> [ASSIGNMENT]:
Write out all of the records precisely. Skip anything that is a picture.

(Transcribed page contents)
──────────

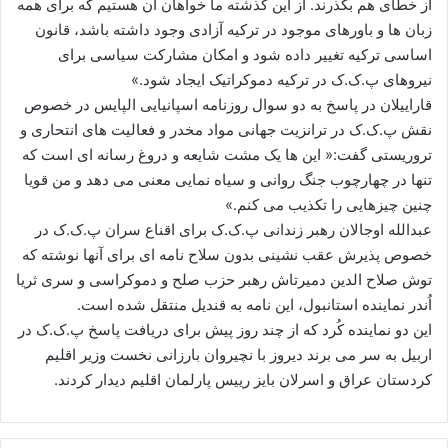
از خطای هم بگذرند. از این گذشته ما خواهان آن هستیم که برای همه
زبان ها و باورهای موجود در ترکیه آزادی وجود داشته باشد، قانون
اساسی ترکیه تغییر داده شود و امکان مشارکت سیاسی برای
نیروهای پ.ک.ک در ترکیه دموکراتیک ایجاد شود.»
قاراییلان در پاسخ به دو سوال روزنامه اسپانیایی الپایس در خصوص
نقش پ.ک.ک در ترانزیت جهانی مواد مخدر و فعالیت های انتحاری و
تروریستی گفت:« این ها یک مشت شایعه و دروغ رسانه ای است که
تنها در چهارچوب جنگ روانی و سیاه نمایی معنی می دهد و من قویا
چنین چیزهایی را تکذیب می کنم.»
عبدالله اوجالان رهبر زندانی پ.ک.ک برای اقناع سران پ.ک.ک در
خصوص پذیرش عقب نشینی بدون سلاح نامه ای برای آنها نوشته که
توش صلاح الدین دمیرتاش رهبر حزب صلح و دموکراسی و سری ثریا
اُندر نماینده استانبول، این نامه به قندیل منتقل شده است.
این دو نماینده کُرد که از چند روز پیش برای دریافت پاسخ پ.ک.ک در
اربیل به سر می برند دیروز با نچیروان بارزانی نخست وزیر اقلیم
کردستان عراق و اسرلان بایز رییس پارلمان اقلیم دیدار کردند.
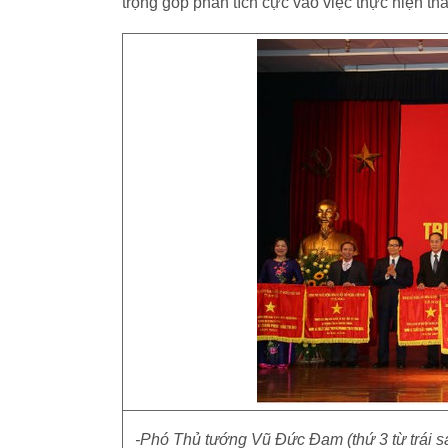
trọng góp phần tích cực vào việc thực hiện th
-Phó Thủ tướng Vũ Đức Đam (thứ 3 từ trái s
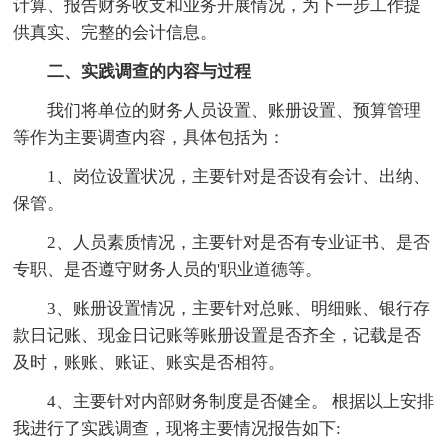
计算、报告财务收支和业务开展情况，为下一步工作提
供真实、完整的会计信息。
二、实践调查的内容与过程
我们将单位的财务人员设置、账册设置、预算管理
等作为主要调查内容，具体包括为：
1、岗位设置状况，主要针对是否设有会计、出纳、
保管。
2、人员素质情况，主要针对是否有专业证书、是否
专职、是否遵守财务人员的'职业道德等。
3、账册设置情况，主要针对总账、明细账、银行存
款日记账、现金日记账等账册设置是否齐全，记载是否
及时，账账、账证、账实是否相符。
4、主要针对内部财务制度是否健全。 根据以上安排
我进行了实践调查，现将主要情况报告如下:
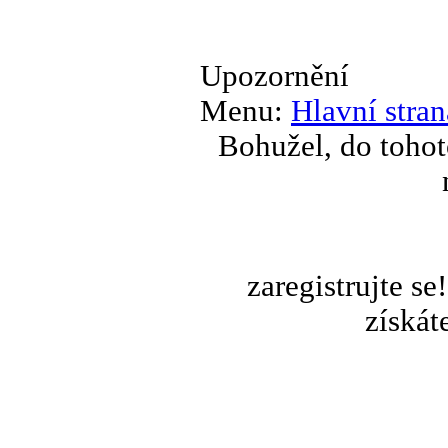
Upozornění
Menu:
Hlavní stran
Bohužel, do tohot
zaregistrujte s
získát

──────────

> [TASK RESPONSE]:
از خطای هم بگذرند. از این گذشته ما خواهان آن هستیم که برای همه
زبان ها و باورهای موجود در ترکیه آزادی وجود داشته باشد، قانون
اساسی ترکیه تغییر داده شود و امکان مشارکت سیاسی برای
نیروهای پ.ک.ک در ترکیه دموکراتیک ایجاد شود.»
قاراییلان در پاسخ به دو سوال روزنامه اسپانیایی الپایس در خصوص
نقش پ.ک.ک در ترانزیت جهانی مواد مخدر و فعالیت های انتحاری و
تروریستی گفت:« این ها یک مشت شایعه و دروغ رسانه ای است که
تنها در چهارچوب جنگ روانی و سیاه نمایی معنی می دهد و من قویا
چنین چیزهایی را تکذیب می کنم.»
عبدالله اوجالان رهبر زندانی پ.ک.ک برای اقناع سران پ.ک.ک در
خصوص پذیرش عقب نشینی بدون سلاح نامه ای برای آنها نوشته که
توش صلاح الدین دمیرتاش رهبر حزب صلح و دموکراسی و سری ثریا
اُندر نماینده استانبول، این نامه به قندیل منتقل شده است.
این دو نماینده کُرد که از چند روز پیش برای دریافت پاسخ پ.ک.ک در
اربیل به سر می برند دیروز با نچیروان بارزانی نخست وزیر اقلیم
کردستان عراق و اسرلان بایز رییس پارلمان اقلیم دیدار کردند.
trọng góp phần tích cực vào việc thực hiện th
-Phó Thủ tướng Vũ Đức Đam (thứ 3 từ trái s
计算、报告财务收支和业务开展情况，为下一步工作提
供真实、完整的会计信息。
二、实践调查的内容与过程
我们将单位的财务人员设置、账册设置、预算管理
等作为主要调查内容，具体包括为：
1、岗位设置状况，主要针对是否设有会计、出纳、
保管。
2、人员素质情况，主要针对是否有专业证书、是否
专职、是否遵守财务人员的'职业道德等。
3、账册设置情况，主要针对总账、明细账、银行存
款日记账、现金日记账等账册设置是否齐全，记载是否
及时，账账、账证、账实是否相符。
4、主要针对内部财务制度是否健全。 根据以上安排
我进行了实践调查，现将主要情况报告如下:
Upozornění
Menu:
Hlavní stran
Bohužel, do tohot
zaregistrujte s
získát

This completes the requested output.